How can I delete a specific line (e.g. line 102,206,973) from a 30gb csv file?

What method can I use to delete a specific line from a csv/txt file that is too big too load into memory and edit manually?
Background
My question is actually an indirect solution to a problem related with importing csv into sql databases.
I have a series of 10-30gb csv files I want to import and populate an sqlite table from within R (Since they are too large to import as data frames as a whole into R). I am using the 'RSQlite' package for this.
A couple fail because of an error related to one of the lines being badly formatted. The populating process is then cancelled. R returns the line number which caused the process to fail.
The error given is:
./csvfilename line 102206973 expected 9 columns of data but found 3)
So I know exactly the line which causes the error.
I see 2 potential 'indirect' solutions which I was hoping someone could help me with.
(i) Deleting the line causing the error in 20+gb files. e.g. line 102,206,973 in the example above.
I am not concerned with 'losing' the data in line 102,206,973 by just skipping or deleting it. However I have tried and failed to somehow access the csv file and to remove the line.
(ii) Using sqlite directly (or anything else?) to import an csv which does allow you to skip lines or an error.
Although not likely to be related directly to the solution, here is the R code used.
db <- dbConnect(SQLite(), dbname=name_of_table)

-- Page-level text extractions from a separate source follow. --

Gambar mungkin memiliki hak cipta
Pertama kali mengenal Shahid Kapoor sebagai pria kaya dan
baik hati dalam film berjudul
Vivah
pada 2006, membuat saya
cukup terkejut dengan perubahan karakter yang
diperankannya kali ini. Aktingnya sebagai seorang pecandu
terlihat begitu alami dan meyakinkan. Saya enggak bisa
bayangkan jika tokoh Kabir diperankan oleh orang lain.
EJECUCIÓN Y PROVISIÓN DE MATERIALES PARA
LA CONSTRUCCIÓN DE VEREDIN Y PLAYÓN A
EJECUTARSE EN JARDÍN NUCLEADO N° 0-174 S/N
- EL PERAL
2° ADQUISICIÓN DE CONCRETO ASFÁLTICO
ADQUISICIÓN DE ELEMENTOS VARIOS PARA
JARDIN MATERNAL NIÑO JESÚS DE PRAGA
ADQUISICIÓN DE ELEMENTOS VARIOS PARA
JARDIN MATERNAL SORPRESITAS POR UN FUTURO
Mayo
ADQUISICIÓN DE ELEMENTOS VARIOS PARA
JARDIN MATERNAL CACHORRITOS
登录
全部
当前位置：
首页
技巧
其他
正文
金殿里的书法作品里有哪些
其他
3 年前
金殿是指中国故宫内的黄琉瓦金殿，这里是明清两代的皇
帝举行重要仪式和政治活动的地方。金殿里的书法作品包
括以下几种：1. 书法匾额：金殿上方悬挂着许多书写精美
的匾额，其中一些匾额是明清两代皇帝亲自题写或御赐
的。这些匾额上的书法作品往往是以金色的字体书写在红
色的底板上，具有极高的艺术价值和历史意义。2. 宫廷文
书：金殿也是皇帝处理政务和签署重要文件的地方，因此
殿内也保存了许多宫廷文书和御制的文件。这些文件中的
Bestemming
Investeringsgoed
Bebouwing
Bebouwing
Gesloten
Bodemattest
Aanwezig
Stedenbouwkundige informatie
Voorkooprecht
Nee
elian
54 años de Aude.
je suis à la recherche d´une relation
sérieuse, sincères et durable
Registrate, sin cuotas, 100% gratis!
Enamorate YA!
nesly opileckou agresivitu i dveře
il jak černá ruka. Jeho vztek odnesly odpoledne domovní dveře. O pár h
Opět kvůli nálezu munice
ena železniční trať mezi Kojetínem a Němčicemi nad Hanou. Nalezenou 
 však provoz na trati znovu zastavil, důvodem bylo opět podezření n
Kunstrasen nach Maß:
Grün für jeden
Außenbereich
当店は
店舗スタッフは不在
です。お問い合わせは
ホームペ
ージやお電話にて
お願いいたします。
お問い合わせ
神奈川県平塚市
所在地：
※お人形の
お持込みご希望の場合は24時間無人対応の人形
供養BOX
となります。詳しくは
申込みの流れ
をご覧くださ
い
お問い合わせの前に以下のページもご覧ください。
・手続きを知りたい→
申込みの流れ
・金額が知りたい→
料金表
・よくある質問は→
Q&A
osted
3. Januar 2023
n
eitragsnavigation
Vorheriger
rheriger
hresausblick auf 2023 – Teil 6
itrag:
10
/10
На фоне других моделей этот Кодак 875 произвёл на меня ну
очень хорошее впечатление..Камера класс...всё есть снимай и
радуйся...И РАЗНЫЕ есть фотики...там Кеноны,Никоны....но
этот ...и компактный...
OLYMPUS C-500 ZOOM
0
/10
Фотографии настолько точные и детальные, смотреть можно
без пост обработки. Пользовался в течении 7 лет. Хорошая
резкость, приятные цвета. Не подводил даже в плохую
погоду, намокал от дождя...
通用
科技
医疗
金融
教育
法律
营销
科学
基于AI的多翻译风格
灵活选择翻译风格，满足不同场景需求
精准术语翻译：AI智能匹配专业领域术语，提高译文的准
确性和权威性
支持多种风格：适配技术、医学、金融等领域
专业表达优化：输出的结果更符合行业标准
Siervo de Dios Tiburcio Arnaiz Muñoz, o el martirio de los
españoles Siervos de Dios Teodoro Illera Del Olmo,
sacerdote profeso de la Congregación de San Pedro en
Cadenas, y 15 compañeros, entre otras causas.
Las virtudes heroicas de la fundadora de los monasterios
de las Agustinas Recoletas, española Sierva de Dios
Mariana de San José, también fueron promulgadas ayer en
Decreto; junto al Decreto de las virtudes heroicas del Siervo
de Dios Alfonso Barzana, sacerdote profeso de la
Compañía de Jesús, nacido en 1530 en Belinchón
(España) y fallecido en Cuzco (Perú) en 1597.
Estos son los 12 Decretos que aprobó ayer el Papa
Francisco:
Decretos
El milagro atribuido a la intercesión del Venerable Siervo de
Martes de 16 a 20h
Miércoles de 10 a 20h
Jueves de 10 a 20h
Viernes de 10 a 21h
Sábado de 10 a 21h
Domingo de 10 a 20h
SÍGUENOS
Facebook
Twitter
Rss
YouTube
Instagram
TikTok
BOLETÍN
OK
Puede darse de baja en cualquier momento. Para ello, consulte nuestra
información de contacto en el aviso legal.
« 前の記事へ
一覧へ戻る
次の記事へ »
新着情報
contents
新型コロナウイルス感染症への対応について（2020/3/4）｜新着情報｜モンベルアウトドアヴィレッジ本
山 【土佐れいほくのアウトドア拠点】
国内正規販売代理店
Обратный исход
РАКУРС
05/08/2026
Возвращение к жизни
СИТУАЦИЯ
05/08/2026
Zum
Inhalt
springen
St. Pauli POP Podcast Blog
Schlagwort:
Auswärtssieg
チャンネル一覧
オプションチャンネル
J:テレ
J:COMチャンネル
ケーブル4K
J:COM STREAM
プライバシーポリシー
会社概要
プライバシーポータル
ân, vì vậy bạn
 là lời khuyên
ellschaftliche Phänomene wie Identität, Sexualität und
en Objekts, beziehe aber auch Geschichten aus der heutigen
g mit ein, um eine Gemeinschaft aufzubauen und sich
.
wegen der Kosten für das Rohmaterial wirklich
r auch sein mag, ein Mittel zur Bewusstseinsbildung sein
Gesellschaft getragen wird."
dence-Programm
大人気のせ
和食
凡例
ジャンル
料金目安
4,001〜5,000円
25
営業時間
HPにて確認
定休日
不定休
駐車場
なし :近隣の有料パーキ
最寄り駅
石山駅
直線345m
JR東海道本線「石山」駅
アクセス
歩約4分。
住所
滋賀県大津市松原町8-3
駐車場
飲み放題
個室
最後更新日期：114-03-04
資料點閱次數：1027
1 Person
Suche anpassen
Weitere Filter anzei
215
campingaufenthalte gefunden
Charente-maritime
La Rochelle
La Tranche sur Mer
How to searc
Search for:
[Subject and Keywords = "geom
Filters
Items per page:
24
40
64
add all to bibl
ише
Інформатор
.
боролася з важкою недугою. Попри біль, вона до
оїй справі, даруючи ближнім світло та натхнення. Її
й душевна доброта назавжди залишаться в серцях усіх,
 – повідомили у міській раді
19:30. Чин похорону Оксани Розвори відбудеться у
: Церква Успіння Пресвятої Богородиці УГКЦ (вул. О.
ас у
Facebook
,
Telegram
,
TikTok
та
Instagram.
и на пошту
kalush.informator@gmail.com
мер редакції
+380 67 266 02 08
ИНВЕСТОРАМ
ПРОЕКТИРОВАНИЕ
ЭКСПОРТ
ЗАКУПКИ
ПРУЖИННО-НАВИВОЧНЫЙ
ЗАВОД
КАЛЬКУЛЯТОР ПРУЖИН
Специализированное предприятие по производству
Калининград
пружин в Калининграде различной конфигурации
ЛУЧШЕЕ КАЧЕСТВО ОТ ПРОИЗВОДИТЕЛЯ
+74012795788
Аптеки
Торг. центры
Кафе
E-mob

dbWriteTable(conn = db, name ="currentdata", value = csvfilename, row.names = FALSE, header = TRUE)
Thanks!
To delete a specific line you can use sed:
sed -e '102206973d' your_file
If you want the replacement to be done in-place, do
sed -i.bak -e '102206973d' your_file
This will create a backup names your_file.bak and your_file will have the specified line removed.
Example
$ cat a
1
2
3
4
5
$ sed -i.bak -e '3d' a
$ cat a
1
2
4
5
$ cat a.bak
1
2
3
4
5